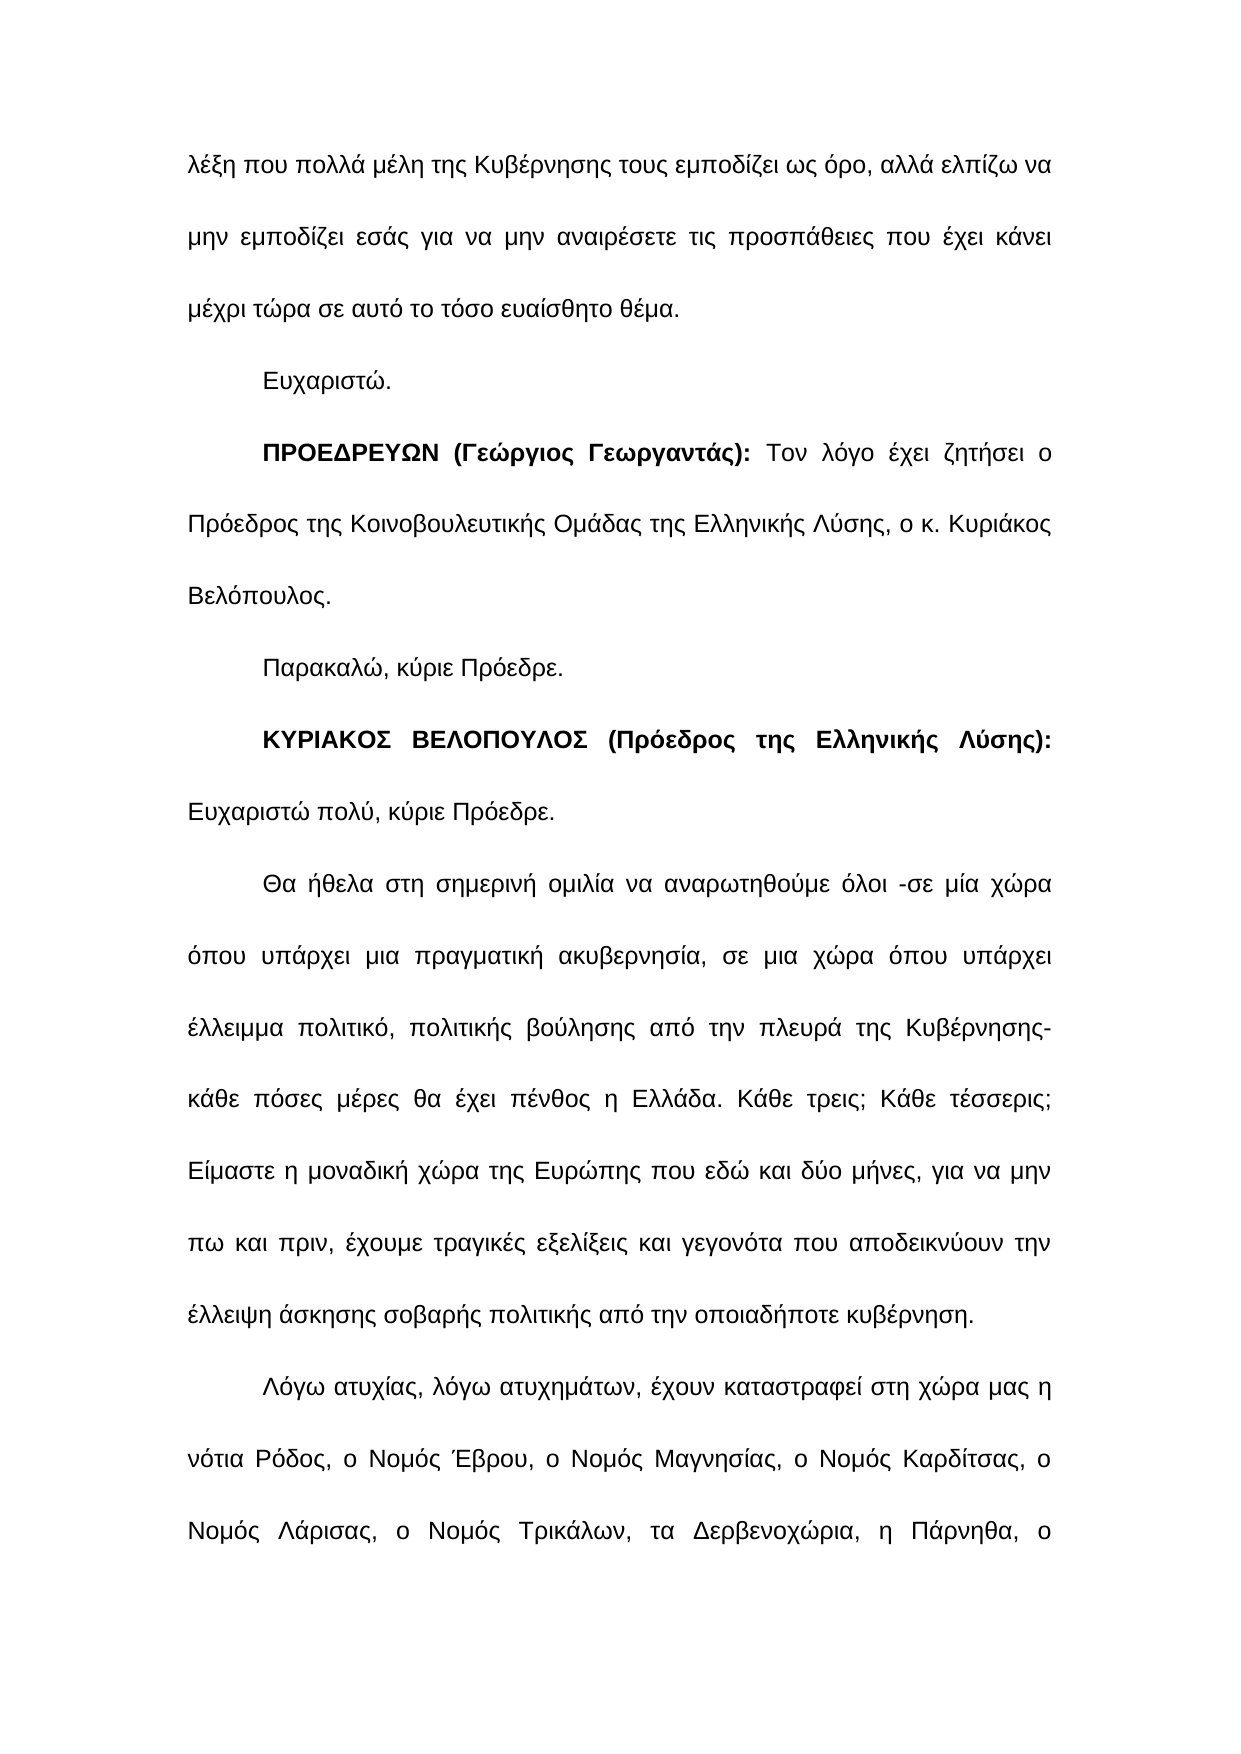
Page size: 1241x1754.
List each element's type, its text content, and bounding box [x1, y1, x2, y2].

text Θα ήθελα στη σημερινή ομιλία να αναρωτηθούμε όλοι -σε μία χώρα όπου υπάρχει μια πραγματική ακυβερνησία, σε μια χώρα όπου υπάρχει έλλειμμα πολιτικό, πολιτικής βούλησης από την πλευρά της Κυβέρνησης- κάθε πόσες μέρες θα έχει πένθος η Ελλάδα. Κάθε τρεις; Κάθε τέσσερις; Είμαστε η μοναδική χώρα της Ευρώπης που εδώ και δύο μήνες, για να μην πω και πριν, έχουμε τραγικές εξελίξεις και γεγονότα που αποδεικνύουν την έλλειψη άσκησης σοβαρής πολιτικής από την οποιαδήποτε κυβέρνηση. [187, 869, 1053, 1329]
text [187, 1372, 1053, 1544]
text Παρακαλώ, κύριε Πρόεδρε. [187, 653, 1053, 682]
text Ευχαριστώ. [187, 366, 1053, 394]
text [187, 150, 1053, 322]
text ΠΡΟΕΔΡΕΥΩΝ (Γεώργιος Γεωργαντάς): Τον λόγο έχει ζητήσει ο Πρόεδρος της Κοινοβουλευτικής Ομάδας της Ελληνικής Λύσης, ο κ. Κυριάκος Βελόπουλος. [187, 437, 1053, 610]
text ΚΥΡΙΑΚΟΣ ΒΕΛΟΠΟΥΛΟΣ (Πρόεδρος της Ελληνικής Λύσης): Ευχαριστώ πολύ, κύριε Πρόεδρε. [187, 725, 1053, 826]
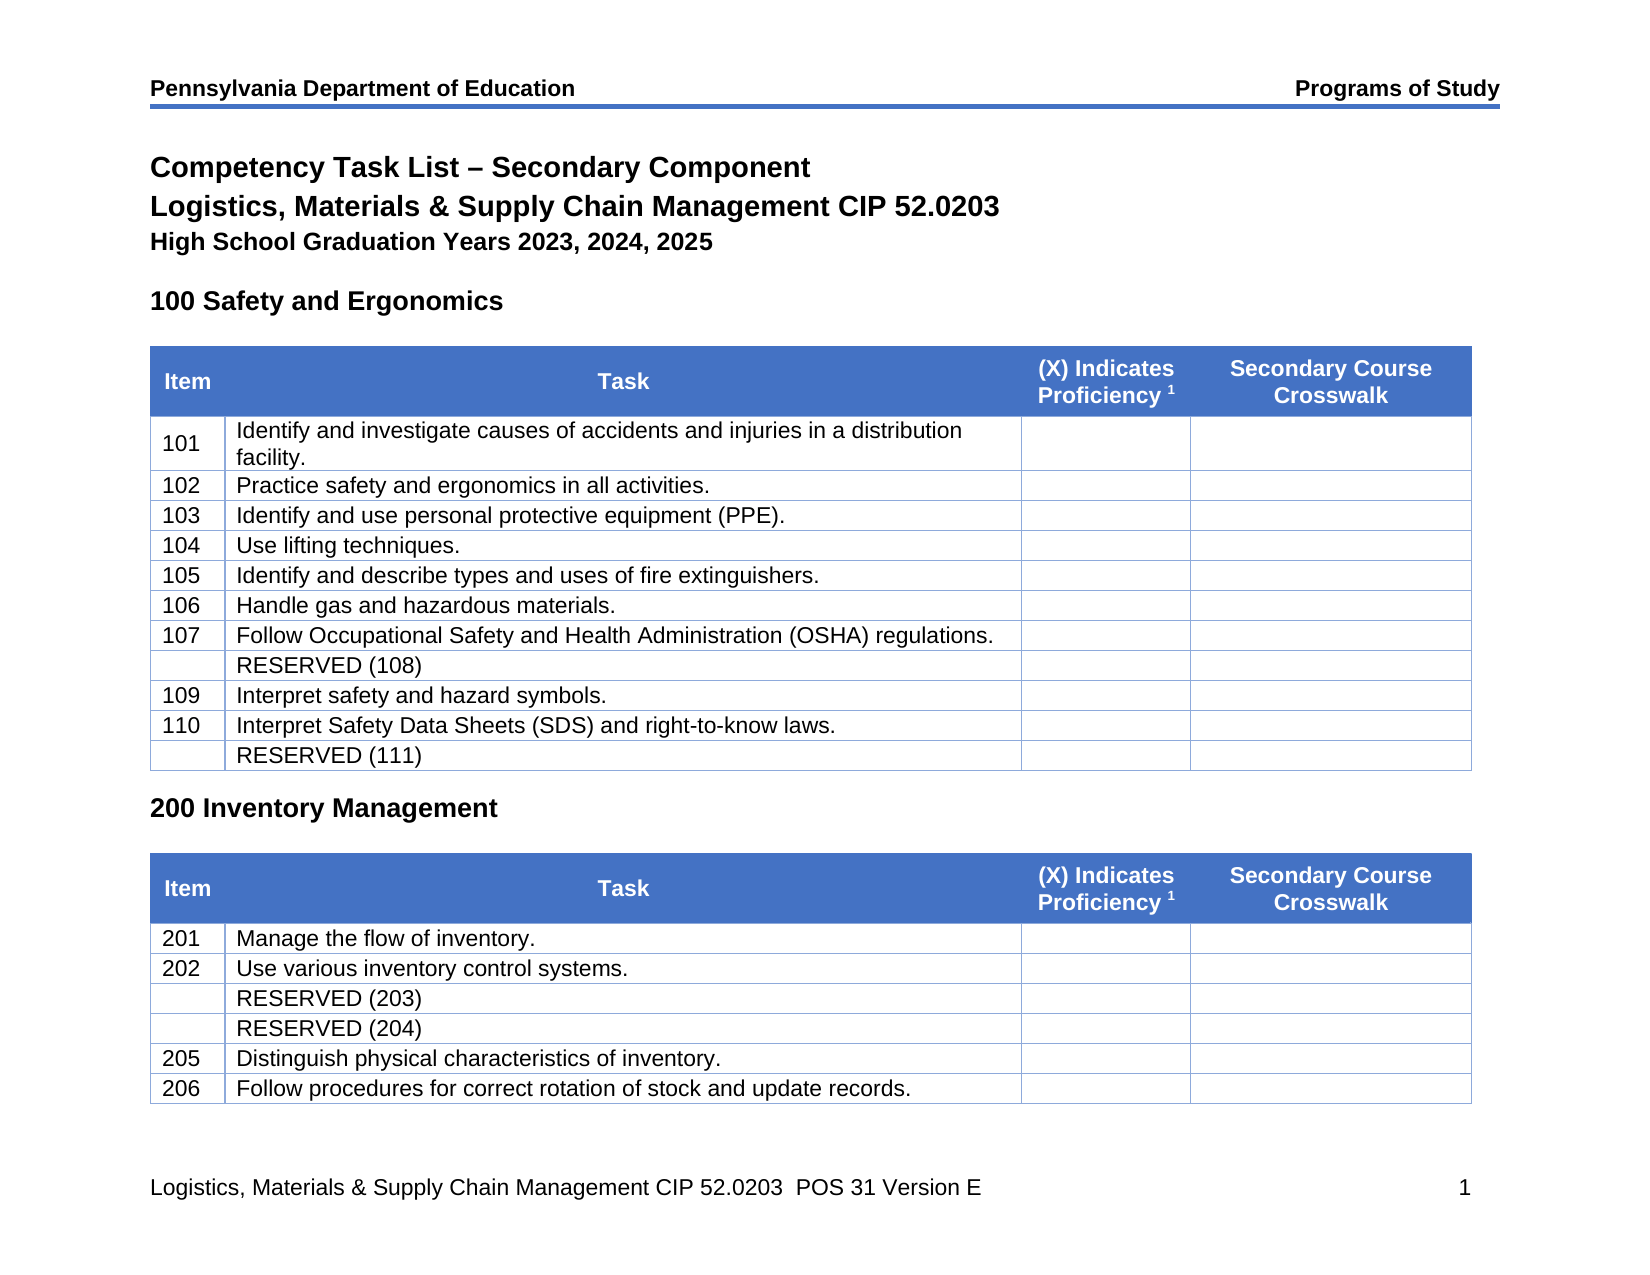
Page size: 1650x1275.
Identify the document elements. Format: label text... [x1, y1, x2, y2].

table_header Task [226, 854, 1021, 923]
table_cell [1022, 954, 1190, 983]
table_cell RESERVED (108) [226, 651, 1021, 680]
table_cell 103 [151, 501, 224, 530]
table_cell [1191, 741, 1471, 770]
subtitle 100 Safety and Ergonomics [150, 285, 1500, 316]
table_cell [1022, 531, 1190, 560]
table_cell [1022, 417, 1190, 470]
table_cell Identify and describe types and uses of fire extinguishers. [226, 561, 1021, 590]
table_cell [1022, 471, 1190, 500]
table_cell Use lifting techniques. [226, 531, 1021, 560]
table_header Item [151, 854, 224, 923]
table_cell [1191, 954, 1471, 983]
table_cell [1022, 711, 1190, 740]
table_cell [1191, 711, 1471, 740]
table_cell [151, 651, 224, 680]
table_cell 102 [151, 471, 224, 500]
table_cell 107 [151, 621, 224, 650]
table_cell 105 [151, 561, 224, 590]
table_cell [1022, 741, 1190, 770]
table_header Item [151, 347, 224, 416]
table_cell RESERVED (111) [226, 741, 1021, 770]
table_cell [1191, 1074, 1471, 1103]
table_cell [1191, 471, 1471, 500]
table_cell RESERVED (203) [226, 984, 1021, 1013]
table_cell [1022, 591, 1190, 620]
table_cell [1022, 984, 1190, 1013]
table_cell 101 [151, 417, 224, 470]
table_header Task [226, 347, 1021, 416]
table_cell [1191, 984, 1471, 1013]
table_cell [1191, 1014, 1471, 1043]
table_cell [151, 984, 224, 1013]
table_header (X) Indicates Proficiency 1 [1022, 347, 1190, 416]
table_cell 206 [151, 1074, 224, 1103]
table_cell [1022, 501, 1190, 530]
subtitle Logistics, Materials & Supply Chain Management CIP 52.0203 [150, 188, 1500, 222]
table_cell 201 [151, 924, 224, 953]
table_cell [1191, 417, 1471, 470]
table_header (X) Indicates Proficiency 1 [1022, 854, 1190, 923]
table_cell Handle gas and hazardous materials. [226, 591, 1021, 620]
table_cell Interpret safety and hazard symbols. [226, 681, 1021, 710]
table_cell [1191, 561, 1471, 590]
table_cell [1191, 501, 1471, 530]
table_cell [151, 1014, 224, 1043]
table_cell [1191, 924, 1471, 953]
table_cell 109 [151, 681, 224, 710]
table_cell [1022, 1044, 1190, 1073]
table_cell [1191, 591, 1471, 620]
table_cell Interpret Safety Data Sheets (SDS) and right-to-know laws. [226, 711, 1021, 740]
table_cell [1191, 681, 1471, 710]
table_cell [1022, 1074, 1190, 1103]
table_cell Manage the flow of inventory. [226, 924, 1021, 953]
table_cell [1191, 531, 1471, 560]
table_header Secondary Course Crosswalk [1191, 347, 1471, 416]
table_cell 205 [151, 1044, 224, 1073]
table_cell RESERVED (204) [226, 1014, 1021, 1043]
table_cell [1022, 1014, 1190, 1043]
table_cell Practice safety and ergonomics in all activities. [226, 471, 1021, 500]
table_cell [1191, 1044, 1471, 1073]
table_cell [151, 741, 224, 770]
subtitle 200 Inventory Management [150, 792, 1500, 823]
table_cell Use various inventory control systems. [226, 954, 1021, 983]
table_cell [1191, 621, 1471, 650]
table_cell [1022, 561, 1190, 590]
table_cell Distinguish physical characteristics of inventory. [226, 1044, 1021, 1073]
table_cell 202 [151, 954, 224, 983]
subtitle High School Graduation Years 2023, 2024, 2025 [150, 227, 1500, 256]
subtitle Competency Task List – Secondary Component [150, 150, 1500, 183]
table_cell [1022, 924, 1190, 953]
table_cell Identify and use personal protective equipment (PPE). [226, 501, 1021, 530]
table_cell Identify and investigate causes of accidents and injuries in a distribution facility. [226, 417, 1021, 470]
table_cell [1022, 651, 1190, 680]
table_cell 110 [151, 711, 224, 740]
table_cell [1191, 651, 1471, 680]
table_header Secondary Course Crosswalk [1191, 854, 1471, 923]
table_cell 104 [151, 531, 224, 560]
table_cell [1022, 681, 1190, 710]
table_cell [1022, 621, 1190, 650]
table_cell Follow procedures for correct rotation of stock and update records. [226, 1074, 1021, 1103]
table_cell 106 [151, 591, 224, 620]
table_cell Follow Occupational Safety and Health Administration (OSHA) regulations. [226, 621, 1021, 650]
.....
▶ **Task prompt**: All of the data, minus its pictures, should be repeated exactly.

▶ **Final answer**:
Page size: 1241x1754.
List each element's type, its text content, and bounding box [x1, y1, x2, y2].

text Θα ήθελα στη σημερινή ομιλία να αναρωτηθούμε όλοι -σε μία χώρα όπου υπάρχει μια πραγματική ακυβερνησία, σε μια χώρα όπου υπάρχει έλλειμμα πολιτικό, πολιτικής βούλησης από την πλευρά της Κυβέρνησης- κάθε πόσες μέρες θα έχει πένθος η Ελλάδα. Κάθε τρεις; Κάθε τέσσερις; Είμαστε η μοναδική χώρα της Ευρώπης που εδώ και δύο μήνες, για να μην πω και πριν, έχουμε τραγικές εξελίξεις και γεγονότα που αποδεικνύουν την έλλειψη άσκησης σοβαρής πολιτικής από την οποιαδήποτε κυβέρνηση. [187, 869, 1053, 1329]
text [187, 1372, 1053, 1544]
text Παρακαλώ, κύριε Πρόεδρε. [187, 653, 1053, 682]
text Ευχαριστώ. [187, 366, 1053, 394]
text [187, 150, 1053, 322]
text ΠΡΟΕΔΡΕΥΩΝ (Γεώργιος Γεωργαντάς): Τον λόγο έχει ζητήσει ο Πρόεδρος της Κοινοβουλευτικής Ομάδας της Ελληνικής Λύσης, ο κ. Κυριάκος Βελόπουλος. [187, 437, 1053, 610]
text ΚΥΡΙΑΚΟΣ ΒΕΛΟΠΟΥΛΟΣ (Πρόεδρος της Ελληνικής Λύσης): Ευχαριστώ πολύ, κύριε Πρόεδρε. [187, 725, 1053, 826]
Page size: 1650x1275.
Identify the document elements. Format: label text... [x1, y1, x2, y2].

table_header Task [226, 854, 1021, 923]
table_cell [1022, 954, 1190, 983]
table_cell RESERVED (108) [226, 651, 1021, 680]
table_cell 103 [151, 501, 224, 530]
table_cell [1191, 741, 1471, 770]
subtitle 100 Safety and Ergonomics [150, 285, 1500, 316]
table_cell [1022, 531, 1190, 560]
table_cell [1022, 417, 1190, 470]
table_cell Identify and describe types and uses of fire extinguishers. [226, 561, 1021, 590]
table_cell [1022, 471, 1190, 500]
table_cell Use lifting techniques. [226, 531, 1021, 560]
table_header Item [151, 854, 224, 923]
table_cell [1191, 954, 1471, 983]
table_cell [1022, 711, 1190, 740]
table_cell [1191, 711, 1471, 740]
table_cell [151, 651, 224, 680]
table_cell 102 [151, 471, 224, 500]
table_cell 107 [151, 621, 224, 650]
table_cell 105 [151, 561, 224, 590]
table_cell [1022, 741, 1190, 770]
table_header Item [151, 347, 224, 416]
table_cell RESERVED (111) [226, 741, 1021, 770]
table_cell [1191, 1074, 1471, 1103]
table_cell [1191, 471, 1471, 500]
table_cell RESERVED (203) [226, 984, 1021, 1013]
table_cell [1022, 591, 1190, 620]
table_cell [1022, 984, 1190, 1013]
table_cell 101 [151, 417, 224, 470]
table_header Task [226, 347, 1021, 416]
table_cell [1191, 984, 1471, 1013]
table_cell [1191, 1014, 1471, 1043]
table_cell [151, 984, 224, 1013]
table_header (X) Indicates Proficiency 1 [1022, 347, 1190, 416]
table_cell 206 [151, 1074, 224, 1103]
table_cell [1022, 501, 1190, 530]
subtitle Logistics, Materials & Supply Chain Management CIP 52.0203 [150, 188, 1500, 222]
table_cell 201 [151, 924, 224, 953]
table_cell [1191, 417, 1471, 470]
table_header (X) Indicates Proficiency 1 [1022, 854, 1190, 923]
table_cell Handle gas and hazardous materials. [226, 591, 1021, 620]
table_cell Interpret safety and hazard symbols. [226, 681, 1021, 710]
table_cell [1191, 561, 1471, 590]
table_cell [1191, 501, 1471, 530]
table_cell [151, 1014, 224, 1043]
table_cell [1191, 924, 1471, 953]
table_cell 109 [151, 681, 224, 710]
table_cell [1022, 1044, 1190, 1073]
table_cell [1191, 591, 1471, 620]
table_cell Interpret Safety Data Sheets (SDS) and right-to-know laws. [226, 711, 1021, 740]
table_cell [1191, 681, 1471, 710]
table_cell [1022, 1074, 1190, 1103]
table_cell Manage the flow of inventory. [226, 924, 1021, 953]
table_cell [1191, 531, 1471, 560]
table_header Secondary Course Crosswalk [1191, 347, 1471, 416]
table_cell 205 [151, 1044, 224, 1073]
table_cell RESERVED (204) [226, 1014, 1021, 1043]
table_cell [1022, 1014, 1190, 1043]
table_cell Practice safety and ergonomics in all activities. [226, 471, 1021, 500]
table_cell [1191, 1044, 1471, 1073]
table_cell [151, 741, 224, 770]
subtitle 200 Inventory Management [150, 792, 1500, 823]
table_cell Use various inventory control systems. [226, 954, 1021, 983]
table_cell [1191, 621, 1471, 650]
table_cell [1022, 561, 1190, 590]
table_cell Distinguish physical characteristics of inventory. [226, 1044, 1021, 1073]
table_cell 202 [151, 954, 224, 983]
subtitle High School Graduation Years 2023, 2024, 2025 [150, 227, 1500, 256]
subtitle Competency Task List – Secondary Component [150, 150, 1500, 183]
table_cell [1022, 924, 1190, 953]
table_cell Identify and use personal protective equipment (PPE). [226, 501, 1021, 530]
table_cell Identify and investigate causes of accidents and injuries in a distribution facility. [226, 417, 1021, 470]
table_cell [1022, 651, 1190, 680]
table_cell 110 [151, 711, 224, 740]
table_cell [1191, 651, 1471, 680]
table_header Secondary Course Crosswalk [1191, 854, 1471, 923]
table_cell 104 [151, 531, 224, 560]
table_cell [1022, 681, 1190, 710]
table_cell [1022, 621, 1190, 650]
table_cell Follow procedures for correct rotation of stock and update records. [226, 1074, 1021, 1103]
table_cell 106 [151, 591, 224, 620]
table_cell Follow Occupational Safety and Health Administration (OSHA) regulations. [226, 621, 1021, 650]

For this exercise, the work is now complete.